In Exodus 16, God lays out his play for providing for His wilderness-wandering children. Every day, there’s gonna be this bread-ish stuff called manna on the ground. Gather what you and your family needs and ONLY what you need for one day. (Except for the sixth day… #BecauseSabbath). Don’t take more than you need because God has got this under control. You don’t need to plan ahead for what you’ll eat tomorrow. But, if you know anything about the Israelites, you know that they weren’t so great at listening and following directions… (not that I have room to talk, but we’ll get to that later.) So… they tried to keep some “just in case” and here’s what happened:
Some left part of it till the morning, and it bred worms and stank. – Exodus 16:20 ESV
The exception was that on the sixth day, they could gather for TWO days because of the Sabbath. In order to properly observe the day of rest, they could not even gather food for the day. And, even though any other day they kept back extra it spoiled, on that day, it did not.
So they laid it aside till the morning, as Moses commanded them, and it did not stink, and there were no worms in it. ” – Exodus 16:24
Reading this passage about manna reminded me a lot of God’s provision in my life. I have gone from a predictable, consistent paycheck from a full time job to working two jobs, one of which has hours that are constantly in flux. While my AmeriCorps position provides consistent income, it constitutes less than half of what I need to pay my bills, pay for gas for the car, coffee, and continue eating food outside of what I scavenge from my parents. There have been months where I have just made that cut-off and there have been a few months with a little more breathing room. But never, in over a year and a half have I been unable to pay my bills.
But it’s more than just provision. My hours are my “manna.” The schedule comes out on Thursdays and I look to see what I have for the following week. I add it to the spreadsheet that I keep that includes how many hours I need to meet the basic budget. Sometimes, in January and February which are slower months, I panic when I see the schedule. Even though I know that it will all be ok. Because I worry that the next week might have even fewer, I take any hours offered when someone calls off, which is God’s provision for those lean months. Unfortunately, that mentality often carries over once hours pick up and I’m getting more than I absolutely need to begin with.
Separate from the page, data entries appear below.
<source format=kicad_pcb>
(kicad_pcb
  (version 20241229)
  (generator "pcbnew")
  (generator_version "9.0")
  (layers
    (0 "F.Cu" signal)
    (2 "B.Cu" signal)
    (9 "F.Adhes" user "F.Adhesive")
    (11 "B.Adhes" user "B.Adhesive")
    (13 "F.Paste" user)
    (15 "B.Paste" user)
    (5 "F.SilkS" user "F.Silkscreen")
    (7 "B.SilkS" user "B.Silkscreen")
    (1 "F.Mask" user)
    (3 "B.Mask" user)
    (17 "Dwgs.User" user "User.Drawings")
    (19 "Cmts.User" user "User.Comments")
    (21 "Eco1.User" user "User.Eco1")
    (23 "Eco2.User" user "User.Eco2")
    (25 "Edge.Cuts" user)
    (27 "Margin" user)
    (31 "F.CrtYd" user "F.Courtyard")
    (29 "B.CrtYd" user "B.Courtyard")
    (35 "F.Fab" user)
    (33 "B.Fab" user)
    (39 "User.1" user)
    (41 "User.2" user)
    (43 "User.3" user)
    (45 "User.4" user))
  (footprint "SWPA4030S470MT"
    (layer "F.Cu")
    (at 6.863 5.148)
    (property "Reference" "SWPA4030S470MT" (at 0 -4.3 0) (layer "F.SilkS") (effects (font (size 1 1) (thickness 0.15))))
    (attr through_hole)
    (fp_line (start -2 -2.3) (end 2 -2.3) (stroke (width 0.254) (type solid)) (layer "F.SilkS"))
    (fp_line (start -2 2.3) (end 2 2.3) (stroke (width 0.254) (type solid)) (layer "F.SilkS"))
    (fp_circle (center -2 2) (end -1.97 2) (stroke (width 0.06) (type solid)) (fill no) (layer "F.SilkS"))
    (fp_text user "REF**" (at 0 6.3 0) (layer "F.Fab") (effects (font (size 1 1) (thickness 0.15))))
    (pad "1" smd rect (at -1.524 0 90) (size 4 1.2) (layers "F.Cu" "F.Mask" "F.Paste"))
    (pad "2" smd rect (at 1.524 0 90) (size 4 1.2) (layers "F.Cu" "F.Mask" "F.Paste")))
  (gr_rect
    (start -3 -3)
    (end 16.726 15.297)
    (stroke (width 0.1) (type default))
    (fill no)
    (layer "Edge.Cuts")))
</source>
And that’s when things start to get wormy and rotten. See, I have one day off a week from both jobs. It’s Sunday. I often tell people when they ask if I’m working on Sunday that it’s because “Sundays are for the LORD.” And that’s true. I do things at church on Sundays. But Sundays, like the Sabbath, are more for ME than they are for God. They’re a day for me to rest, recharge, and connect with God through church and small group. Sometimes, hours I’m offered are on Sundays. I, for the most part, do not take them, unless group is canceled or I don’t have to work the following day at school (or JCP).
Sometimes, when I’m feeling greedy or like hoarding the manna, I pick up shifts for no good reason, including Sundays. And it almost always backfires. For example, a few weeks ago, someone was giving away a Sunday afternoon shift. I had no plans in particular that day but I still had church and group. I took it anyway, knowing it would mean a busy day and that it would mean 13 consecutive days of work between both jobs. And, knowing that I had my quota of hours for the month already in 3 weeks in. See, greedy hoarder. Well, that week I ended up with a double ear infection. I couldn’t hear out of either ear for a day and one ear for over a week. Yep, I had to call in sick, something I’ve only done twice in the entirety of my employment, canceling out the “extra” hours I picked up.
After that week, I’ve tried to be more mindful of what I need versus what I think I need. It has helped that nobody has called off for hours I could pick up lately but still.
What’s your manna? What are you hoarding just in case? Is it money? Is it time? Is it your talent or an ability? What are you sacrificing in order to gather extra and make sure you have more than enough? Maybe you’re not hoarding anything but you’re having a tough time trusting that the manna will be there waiting in the morning. How can this passage in Exodus help you trust Him more?